4) Performance measuring

We need to evaluate the performance impact of the change. So far we've been able to measure the loading time of about:support with DTD/StringBundle vs L20n using the Performance Timing API and the results are promising (perf win!), but we don't know how representative it is for Firefox startup and memory.

Question: Which performance tests should we run to ensure that L20n is indeed not regressing performance of Firefox?

That's it for now. We appreciate your feedback and comments!
Your L10n Team

Gijs Kruitbosch

unread,

Jun 10, 2016, 5:49:16 AM6/10/16

to

On 10/06/2016 09:51, zbran...@mozilla.com wrote:
> While working on the new localization API (See Intent to Implement
> post from yesterday), we're developing bindings into UI languages
> used by Firefox and we have some decisions to make that could be
> better answered by this group.
>
> The general API is declarative and DOM-based. Instead of forcing
> developers to programmatically create string bundles, request raw
> strings from them and manually interpolate variables, L20n uses a
> Mutation Observer which is notified about changes to data-l10n-*
> attributes. The complexity of the language negotiation, resource
> loading, error fallback and string interpolation is hidden in the
> mutation handler. Most of our questions in this email relate to what
> the best way to declare resources is.

Mutation observers or mutation events? How do you decide which elements
you observe? Observing the entire DOM tree seems like it'd likely be
terrible for performance once we start mutating the DOM. Have you done
any measurements on the performance of this approach when large amounts
of DOM are inserted (ie not about:support :-) )? How do you decide on
which documents you add these observers to?
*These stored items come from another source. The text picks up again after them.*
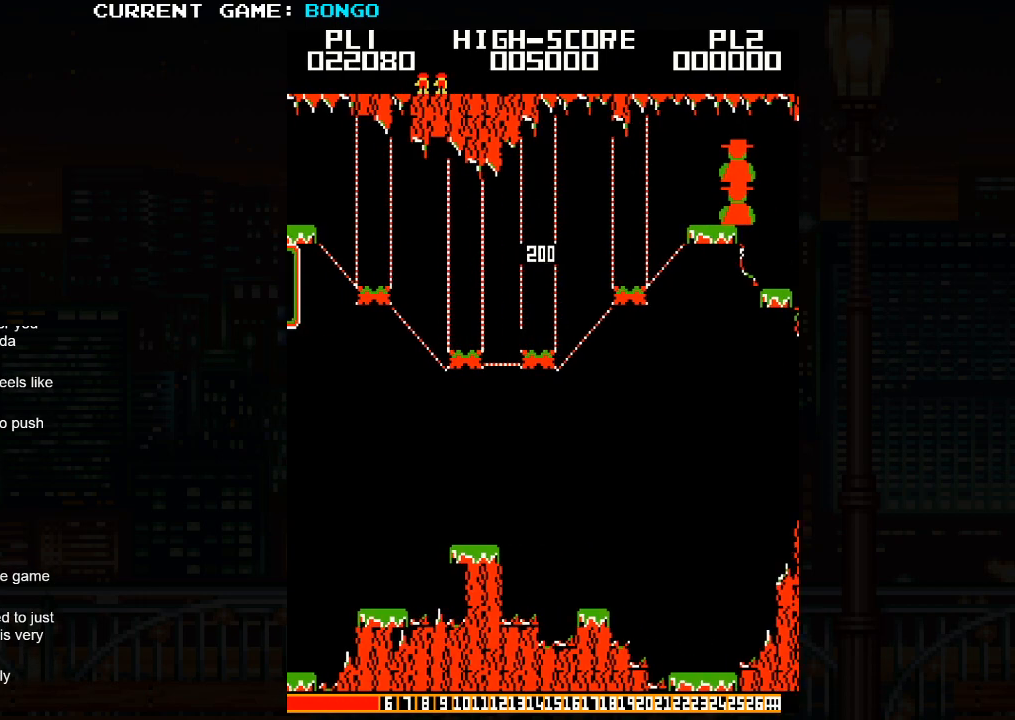
{"buttons": [], "left_stick": "center", "events": []}
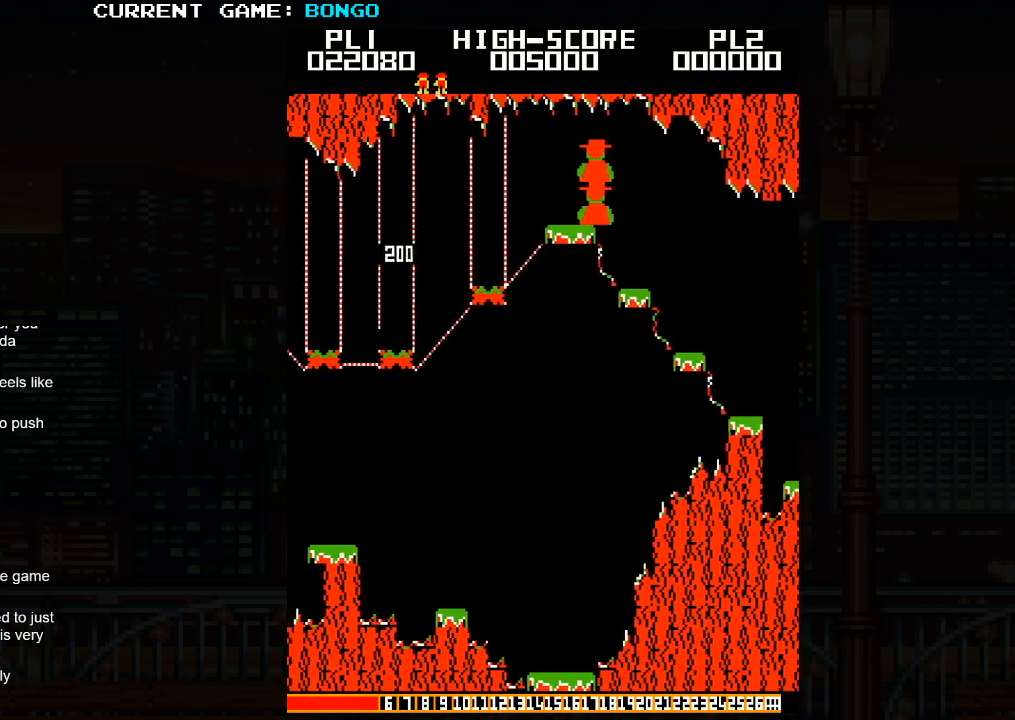
{"buttons": [], "left_stick": "center", "events": []}
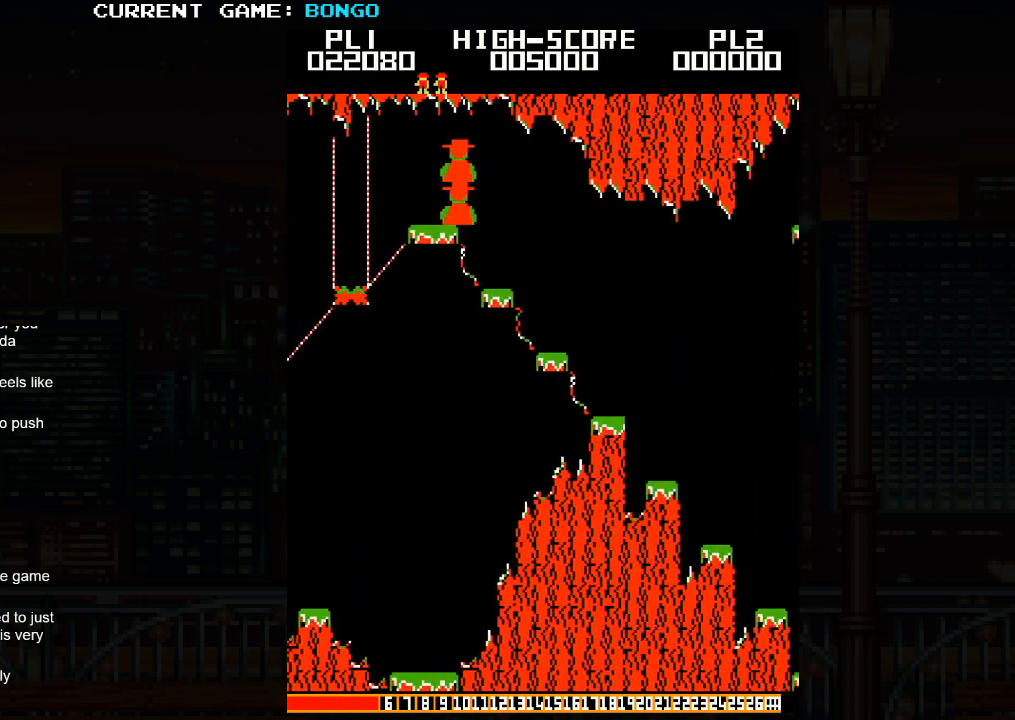
{"buttons": [], "left_stick": "right", "events": [[67, "left_stick", "right"]]}
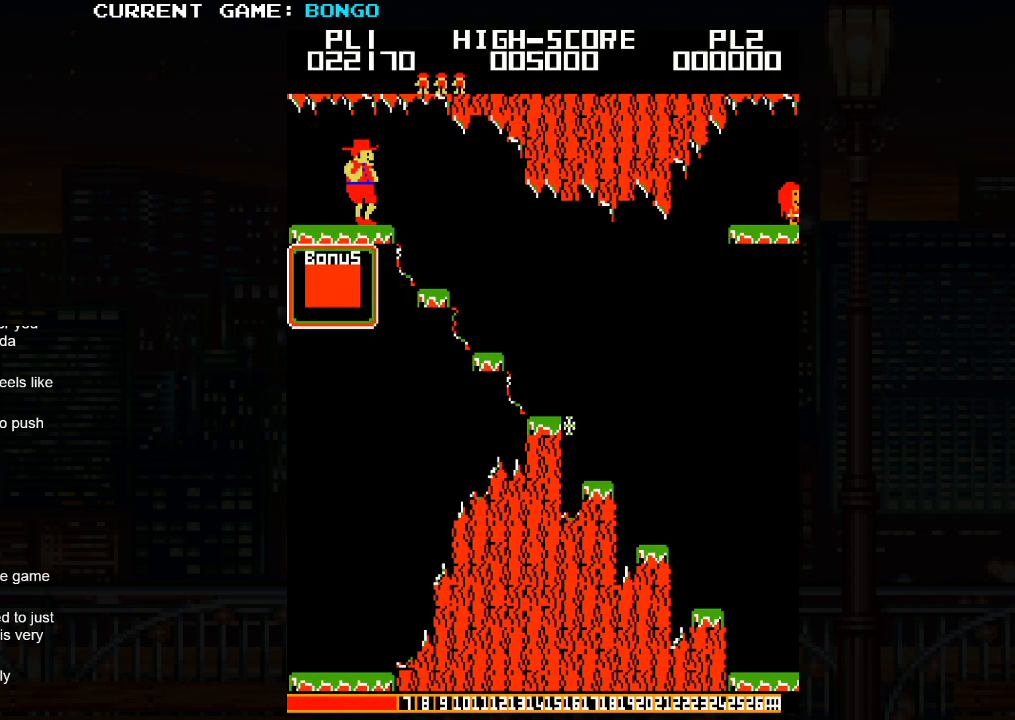
{"buttons": [], "left_stick": "right", "events": []}
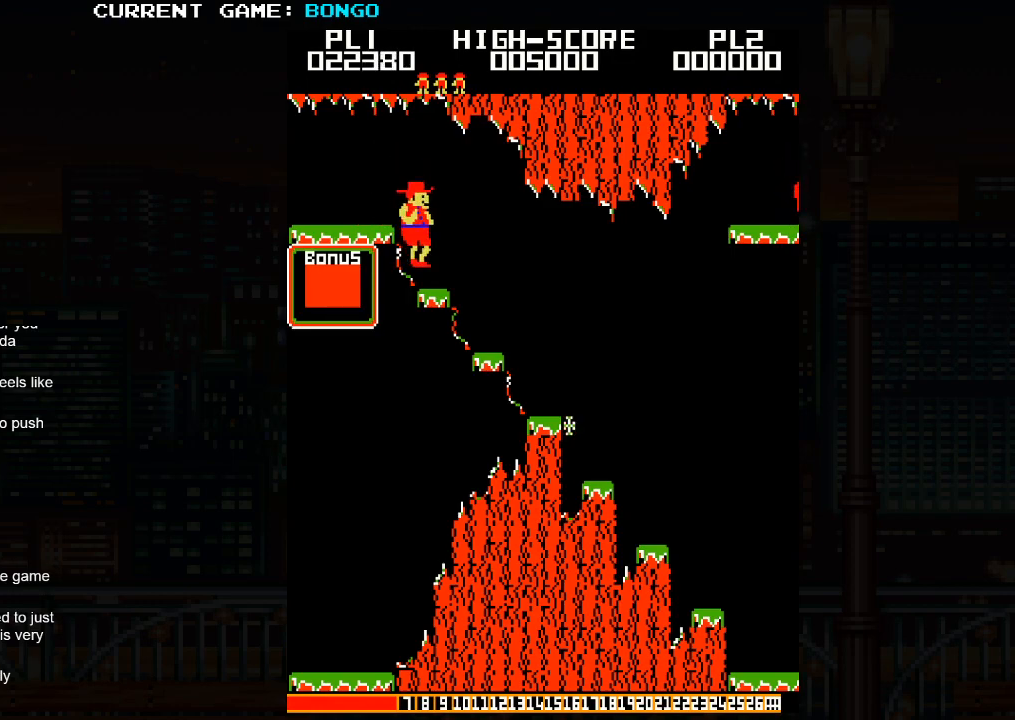
{"buttons": [], "left_stick": "right", "events": []}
MutationObservers are async, and dtd localization in XHTML is currently
synchronous on parsing. That seems like a large change that will cause a
lot of problems relating to reflow / flashes of unlocalized content
(keep in mind we use l10n data for style as well), tests that expect
synchronous changes as a result of actions, as well as issues where we
would want the localized changes in elements that aren't in the page DOM
(so constructed in JS, but not included in the DOM (yet)). You don't
mention a JS/C++ API, which we need for e.g. strings we pass to message
boxes or into the argument strings for about:neterror/about:certerror.
What are your plans in that department?

Less markup is better, so please don't wrap in more custom elements.
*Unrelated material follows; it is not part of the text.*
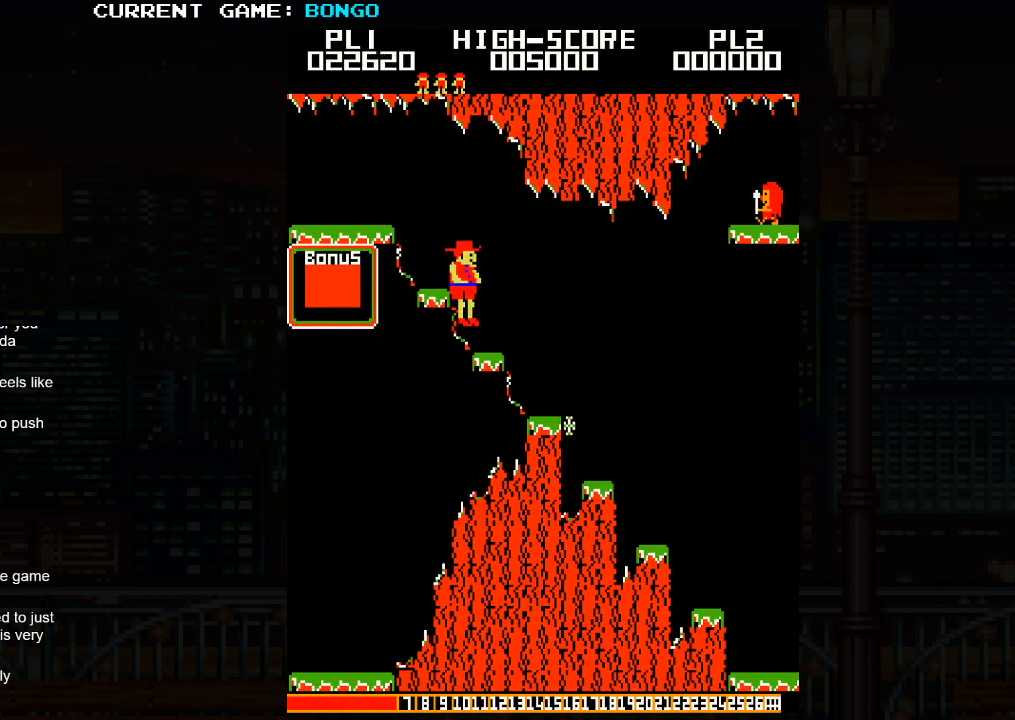
{"buttons": [], "left_stick": "right", "events": []}
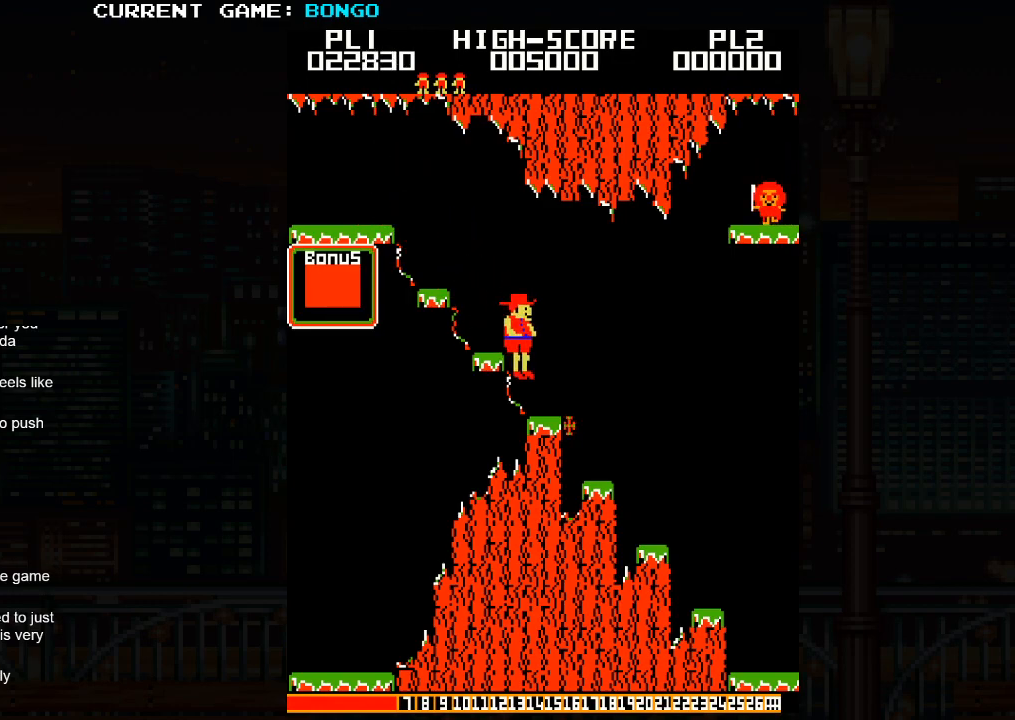
{"buttons": [], "left_stick": "right", "events": []}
I don't have a strong opinion on custom elements over <link> ones,
though I'd note that there's existing architecture for link elements
being added/modified/removed that fire specific events to chrome code
that you may be able to leverage.

> * Are data-l10n-* for attributes OK?

Seems OK to me.

* Is there a better way to store
> arguments than stringified JSON? We considered storing arguments as
> separate attributes (e.g. data-l10n-arg-user="John") but that would
> make it impossible to the Mutation Observer to know what to observe.
> * Any other feedback on the design?

The escaped-JSON-in-markup looks very painful. In fact, it looks wrong
as it is, the correct escaping in HTML would be something like:

data-l10n-args="{"user": "John"}"

It's not clear to me why we need a key/value object rather than a
sequence as we use now. Perhaps just a semicolon-separated string with
\; as an escape for literal ; ? That'd certainly be easier to read/write.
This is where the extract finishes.